AVAILABLE RECORDS:
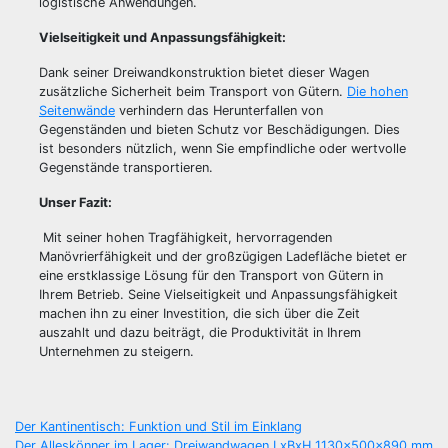
logistische Anwendungen.
Vielseitigkeit und Anpassungsfähigkeit:
Dank seiner Dreiwandkonstruktion bietet dieser Wagen
zusätzliche Sicherheit beim Transport von Gütern.
Die hohen
Seitenwände
verhindern das Herunterfallen von
Gegenständen und bieten Schutz vor Beschädigungen. Dies
ist besonders nützlich, wenn Sie empfindliche oder wertvolle
Gegenstände transportieren.
Unser Fazit:
Mit seiner hohen Tragfähigkeit, hervorragenden
Manövrierfähigkeit und der großzügigen Ladefläche bietet er
eine erstklassige Lösung für den Transport von Gütern in
Ihrem Betrieb. Seine Vielseitigkeit und Anpassungsfähigkeit
machen ihn zu einer Investition, die sich über die Zeit
auszahlt und dazu beiträgt, die Produktivität in Ihrem
Unternehmen zu steigern.
Beitragsnavigation
Der Kantinentisch: Funktion und Stil im Einklang
Der Alleskönner im Lager: Dreiwandwagen LxBxH 1130x500x890 mm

JOB:
Restate the full listing word for word, excluding images.

OUTPUT OF THE TASK:
logistische Anwendungen.
Vielseitigkeit und Anpassungsfähigkeit:
Dank seiner Dreiwandkonstruktion bietet dieser Wagen
zusätzliche Sicherheit beim Transport von Gütern.
Die hohen
Seitenwände
verhindern das Herunterfallen von
Gegenständen und bieten Schutz vor Beschädigungen. Dies
ist besonders nützlich, wenn Sie empfindliche oder wertvolle
Gegenstände transportieren.
Unser Fazit:
Mit seiner hohen Tragfähigkeit, hervorragenden
Manövrierfähigkeit und der großzügigen Ladefläche bietet er
eine erstklassige Lösung für den Transport von Gütern in
Ihrem Betrieb. Seine Vielseitigkeit und Anpassungsfähigkeit
machen ihn zu einer Investition, die sich über die Zeit
auszahlt und dazu beiträgt, die Produktivität in Ihrem
Unternehmen zu steigern.
Beitragsnavigation
Der Kantinentisch: Funktion und Stil im Einklang
Der Alleskönner im Lager: Dreiwandwagen LxBxH 1130x500x890 mm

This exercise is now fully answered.